Simon cursed himself again for having told the hangman about his promise at Clara’s bedside. “There’s still too much to do here,” he whispered. “My patients-”

“Your father can take care of them,” the hangman interrupted. “I’ve already told Lechner you’ll be traveling the next few weeks.”

“You did what?” Simon’s voice was loud enough now that even the priest up at the altar cleared his throat. “But…”

“Magdalena also didn’t think that was a good idea,” Kuisl sighed, lowering his voice again. “She still doesn’t trust letting you out of her sight, so I made her promise to go along with you to Altötting. You’ll go through Munich and pick up a few herbs for me, and some books. A fellow named Athanasius Kircher has written a new book about the plague and how to cure it…” The hangman’s face broke out in a broad grin. “If you don’t behave yourself in the next few days, I’ll think it over and perhaps come along, too.”

Simon could hardly believe his good fortune. He’d have a few weeks together with Magdalena, far from this place where she was the ostracized hangman’s daughter. Nobody would know her!

“Kuisl, how can I thank you…?” he whispered.

“Don’t thank me; thank the one up there,” he replied, pointing up at the Great God of Altenstadt. “He convinced me to do it.

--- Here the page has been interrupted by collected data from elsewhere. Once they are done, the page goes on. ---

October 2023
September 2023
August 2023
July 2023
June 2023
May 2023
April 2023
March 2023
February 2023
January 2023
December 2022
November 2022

Now I’ve done him two favors.”

“Two favors?” Simon asked, baffled.

Jakob Kuisl drew on his cold pipe as if he were at home and not in the church. “The larch wood in his back was rotten,” he began. “The day before yesterday, the carpenter Balthasar Hemerle had to repair the Savior for Candlemas, and he couldn’t find a good piece of wood for it…old, solid wood that had already survived sixteen hundred years…”

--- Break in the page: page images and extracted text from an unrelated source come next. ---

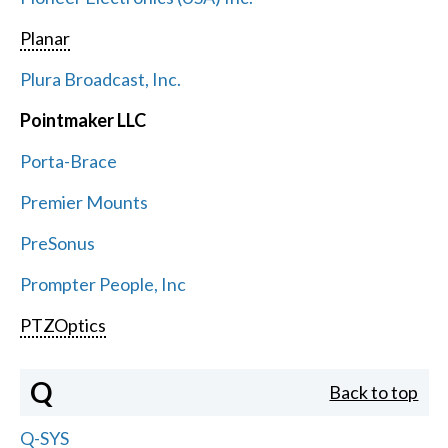
Planar
Plura Broadcast, Inc.
Pointmaker LLC
Porta-Brace
Premier Mounts
PreSonus
Prompter People, Inc
PTZOptics
Q
Back to top
Q-SYS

Slowly, it dawned on Simon what he was talking about. “The True Cross of Christ in Steingaden…” he started to say.

The hangman knocked out his pipe on the pew. “I was able to save a small piece from the fire as a keepsake. It fit exactly into the back of the Savior.”

When Simon looked up at the Great God of Altenstadt, he thought he detected a smile cross the chiseled wood of Jesus’s face.

But, of course, that was just an illusion.

A FEW WORDS IN CONCLUSION

Some time ago, I was in Hohenschäftlarn visiting my grandmother, who is now eighty-five years old. She lives in what was once a farmhouse that encompasses over twenty rooms filled with old furniture, paintings, and all sorts of knickknacks she’s collected in the last few decades at flea markets all over Bavaria. On the property there’s an enchanted garden, a deep, dark cellar, and a drafty attic, where my cousin and I used to sleep under thick down comforters. Every room, every object in this house, has a story to tell.